How does a salesperson deliver exceptional work? In every place I’ve worked, outside of independent contracting, the sales person didn’t do the trench work.
> In every place I’ve worked, outside of independent contracting, the sales person didn’t do the trench work.
Have you ever worked at a place where the sales people promised features that didn't exist? A bad sales person can ensure you're in the trenches doing work that is urgent but not important. A good sales person anticipates requirements, identifies when they're not currently available, and proactively works with the right people to get the important features prioritized strategically.
The sales people talk to the customers, so from a certain perspective they're the ones in the trenches and talking to customers while you're in the back office plugging away at a keyboard.
This is software sales, which has long cycles, ongoing relationships and is a tiny sliver of the "hires salesmen" industry. For commoditized markets like phone plans, cable TV / ISPs, paper, or roof repairs after a hurricane, the ones who get the most sales are the ones without scruples.
> For commoditized markets like phone plans, cable TV / ISPs, paper, or roof repairs after a hurricane, the ones who get the most sales are the ones without scruples
You’re describing low value, low recurrence sales. Those are numbers, not relationship, games, with high churn at that.
I think low recurrence is the bigger factor for sleaziness: roof replacement aren't low value, same goes for the archetype for sleazy sales tactics: car salesman.
> roof replacement aren't low value, same goes for the archetype for sleazy sales tactics: car salesman
They’re low value, comparatively speaking. High-value sales starts where your client can afford to do their own diligence and retaliate if you screw them; that’s typically around the $10+ million level.
I've worked adjacent to technical consultants for a decade, and in tech sales leadership for the past few, and there's a lot of misleading information in this thread.
For one, there's a huge gulf between product sales and services sales. In product sales roles you'll almost never find people who are strategic advisors to their clients. Why would they be -- they'll selling products? On the other hand, in roles responsible for selling services (which may also include products, from a single or multiple vendors), you'll be far more likely to see strategic thinkers focused on business transformation or business outcomes.

**Apply what you read:**
(a) Translate the following sentence from the sales discussion into Spanish: "For one, there's a huge gulf between product sales and services sales."
(b) Output everything in the sales discussion from "The sales people talk" down to "at a keyboard.", without any alteration.

**Provided records:**
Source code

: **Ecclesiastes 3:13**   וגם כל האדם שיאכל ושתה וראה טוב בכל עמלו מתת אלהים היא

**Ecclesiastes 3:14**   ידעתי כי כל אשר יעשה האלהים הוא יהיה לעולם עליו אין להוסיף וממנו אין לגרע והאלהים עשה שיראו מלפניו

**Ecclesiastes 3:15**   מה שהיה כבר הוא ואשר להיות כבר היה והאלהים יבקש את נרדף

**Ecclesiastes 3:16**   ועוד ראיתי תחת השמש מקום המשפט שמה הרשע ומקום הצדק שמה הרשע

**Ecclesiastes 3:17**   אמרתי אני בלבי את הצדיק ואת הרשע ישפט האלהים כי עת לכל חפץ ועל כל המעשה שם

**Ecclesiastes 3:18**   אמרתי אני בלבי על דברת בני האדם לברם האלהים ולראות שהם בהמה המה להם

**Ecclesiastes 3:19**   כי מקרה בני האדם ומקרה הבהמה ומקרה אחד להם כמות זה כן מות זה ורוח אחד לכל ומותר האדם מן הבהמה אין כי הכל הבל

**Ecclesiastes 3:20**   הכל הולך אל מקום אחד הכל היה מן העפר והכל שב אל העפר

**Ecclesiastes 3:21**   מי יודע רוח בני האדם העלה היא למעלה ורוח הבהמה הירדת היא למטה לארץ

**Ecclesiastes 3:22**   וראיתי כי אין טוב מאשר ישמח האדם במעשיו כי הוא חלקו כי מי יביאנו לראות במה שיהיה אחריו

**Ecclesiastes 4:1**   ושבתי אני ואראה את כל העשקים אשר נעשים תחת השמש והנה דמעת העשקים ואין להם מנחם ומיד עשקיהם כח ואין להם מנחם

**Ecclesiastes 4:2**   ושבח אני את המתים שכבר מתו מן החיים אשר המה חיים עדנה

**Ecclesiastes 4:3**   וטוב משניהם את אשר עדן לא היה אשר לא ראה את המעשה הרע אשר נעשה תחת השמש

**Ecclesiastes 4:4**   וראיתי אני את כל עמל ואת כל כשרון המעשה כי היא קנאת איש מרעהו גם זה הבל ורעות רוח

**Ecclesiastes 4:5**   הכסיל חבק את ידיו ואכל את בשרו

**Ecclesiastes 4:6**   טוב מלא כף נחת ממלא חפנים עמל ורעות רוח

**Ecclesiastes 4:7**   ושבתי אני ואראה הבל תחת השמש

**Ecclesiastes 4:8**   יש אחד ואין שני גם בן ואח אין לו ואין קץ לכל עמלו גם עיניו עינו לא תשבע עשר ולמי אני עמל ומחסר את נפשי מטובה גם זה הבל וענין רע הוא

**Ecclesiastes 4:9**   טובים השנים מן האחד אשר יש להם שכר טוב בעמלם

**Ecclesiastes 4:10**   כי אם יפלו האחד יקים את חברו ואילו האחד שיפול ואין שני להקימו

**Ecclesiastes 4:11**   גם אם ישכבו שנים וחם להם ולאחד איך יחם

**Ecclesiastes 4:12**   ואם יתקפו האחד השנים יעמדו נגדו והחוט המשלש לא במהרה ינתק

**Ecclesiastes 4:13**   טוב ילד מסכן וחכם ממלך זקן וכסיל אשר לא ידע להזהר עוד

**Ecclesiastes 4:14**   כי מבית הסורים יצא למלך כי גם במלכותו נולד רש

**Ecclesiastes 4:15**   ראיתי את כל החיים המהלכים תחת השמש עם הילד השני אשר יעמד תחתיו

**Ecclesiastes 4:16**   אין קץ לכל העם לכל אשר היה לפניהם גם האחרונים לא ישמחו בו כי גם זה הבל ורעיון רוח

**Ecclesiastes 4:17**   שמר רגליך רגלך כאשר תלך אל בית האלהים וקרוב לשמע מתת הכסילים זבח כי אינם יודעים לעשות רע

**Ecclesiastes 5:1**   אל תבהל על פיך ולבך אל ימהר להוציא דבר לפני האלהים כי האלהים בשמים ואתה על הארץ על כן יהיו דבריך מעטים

**Your written answers:**
(a) Para empezar, existe una enorme brecha entre la venta de productos y la venta de servicios.

(b)
The sales people talk to the customers, so from a certain perspective they're the ones in the trenches and talking to customers while you're in the back office plugging away at a keyboard.